Exercícios:
1. De acordo com o trecho fornecido, em que mês e ano o Programa Pé de Meia foi lançado?
2. Reproduza, por favor, a parte do trecho fornecido que começa com as palavras "Cecília recebe R$" e vai até as palavras "as 17 horas.".

Trecho fornecido:
# # # #
Cecília recebe R$ 150 por semana trabalhando como vendedora em uma loja de roupas. A rotina consiste em sair da escola e ir direto para a loja, atendendo clientes virtual e pessoalmente até as 17 horas.
A aluna não sentiu diferença no desempenho escolar. "A loja não é tão movimentada, são vendas mais pelas redes sociais. Geralmente não estudo à tarde, acabo chegando cansada, mas quando tem prova consigo arranjar um tempinho", diz.
Tanto Marley quanto Cecília ponderam como será o 3º ano do ensino médio, período que exige mais dos alunos. "Recebi algumas propostas [de emprego], mas quando eu penso que tem Enem, simulados, dá uma pesada", diz Marley.
"Dizem que é bem mais pesado, por ser o último ano, mas eu vou, sim, continuar trabalhando", afirma Cecília.
Saiba como funciona o Programa
O Programa Pé de Meia foi lançado em novembro de 2023 e é de responsabilidade da Secretaria de Educação Básica (SEB) do Ministério da Educação (MEC). Ele é um incentivo financeiro-educacional voltado àqueles estudantes matriculados no ensino médio público que são beneficiários do Cadastro Único para Programas Sociais (CadÚnico).
# # # #
Dados fornecidos:
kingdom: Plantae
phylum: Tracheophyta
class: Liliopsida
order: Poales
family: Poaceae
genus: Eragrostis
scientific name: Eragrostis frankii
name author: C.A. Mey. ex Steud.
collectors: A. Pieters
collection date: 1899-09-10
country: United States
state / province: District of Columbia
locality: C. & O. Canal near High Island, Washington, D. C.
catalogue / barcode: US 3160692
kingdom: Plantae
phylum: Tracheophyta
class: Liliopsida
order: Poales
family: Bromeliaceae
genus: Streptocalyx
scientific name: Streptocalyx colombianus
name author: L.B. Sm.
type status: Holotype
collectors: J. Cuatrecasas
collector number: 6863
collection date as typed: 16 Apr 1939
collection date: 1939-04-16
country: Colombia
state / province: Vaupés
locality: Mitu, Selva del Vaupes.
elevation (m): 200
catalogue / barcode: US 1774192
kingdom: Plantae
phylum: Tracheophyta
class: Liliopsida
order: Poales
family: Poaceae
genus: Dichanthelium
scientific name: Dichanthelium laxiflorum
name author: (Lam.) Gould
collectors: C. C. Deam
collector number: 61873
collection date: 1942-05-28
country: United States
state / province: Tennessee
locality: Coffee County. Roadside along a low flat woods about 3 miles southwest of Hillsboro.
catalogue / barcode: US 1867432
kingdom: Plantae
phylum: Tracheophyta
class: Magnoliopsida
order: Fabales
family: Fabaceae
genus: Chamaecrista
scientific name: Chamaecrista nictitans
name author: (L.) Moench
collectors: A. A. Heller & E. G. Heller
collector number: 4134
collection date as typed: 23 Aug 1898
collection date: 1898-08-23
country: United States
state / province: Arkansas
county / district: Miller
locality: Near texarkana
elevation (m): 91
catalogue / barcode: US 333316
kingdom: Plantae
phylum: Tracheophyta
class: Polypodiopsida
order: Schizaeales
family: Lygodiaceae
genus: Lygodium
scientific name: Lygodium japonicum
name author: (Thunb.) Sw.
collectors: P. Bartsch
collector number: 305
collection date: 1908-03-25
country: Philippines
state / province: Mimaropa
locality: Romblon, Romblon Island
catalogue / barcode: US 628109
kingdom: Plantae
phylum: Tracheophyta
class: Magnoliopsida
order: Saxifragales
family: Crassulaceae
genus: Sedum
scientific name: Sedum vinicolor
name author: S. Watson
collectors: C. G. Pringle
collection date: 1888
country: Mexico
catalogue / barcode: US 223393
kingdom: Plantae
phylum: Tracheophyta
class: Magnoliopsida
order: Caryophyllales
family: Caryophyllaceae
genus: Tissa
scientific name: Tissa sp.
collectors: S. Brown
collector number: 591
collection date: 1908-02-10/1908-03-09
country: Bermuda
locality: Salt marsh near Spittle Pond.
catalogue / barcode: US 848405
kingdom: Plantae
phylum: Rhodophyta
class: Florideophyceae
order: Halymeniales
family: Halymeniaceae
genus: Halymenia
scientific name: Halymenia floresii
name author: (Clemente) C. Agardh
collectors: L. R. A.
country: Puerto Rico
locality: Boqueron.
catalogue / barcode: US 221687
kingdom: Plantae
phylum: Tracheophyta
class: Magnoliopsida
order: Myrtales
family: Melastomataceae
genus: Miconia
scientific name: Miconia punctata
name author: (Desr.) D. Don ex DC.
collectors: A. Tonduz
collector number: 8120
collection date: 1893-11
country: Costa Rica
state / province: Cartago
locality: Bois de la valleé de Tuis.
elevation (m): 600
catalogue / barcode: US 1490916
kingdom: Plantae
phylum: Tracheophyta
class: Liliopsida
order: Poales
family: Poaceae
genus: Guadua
# # # #
Respostas por tarefa:
1. Em novembro de 2023.

2.
Cecília recebe R$ 150 por semana trabalhando como vendedora em uma loja de roupas. A rotina consiste em sair da escola e ir direto para a loja, atendendo clientes virtual e pessoalmente até as 17 horas.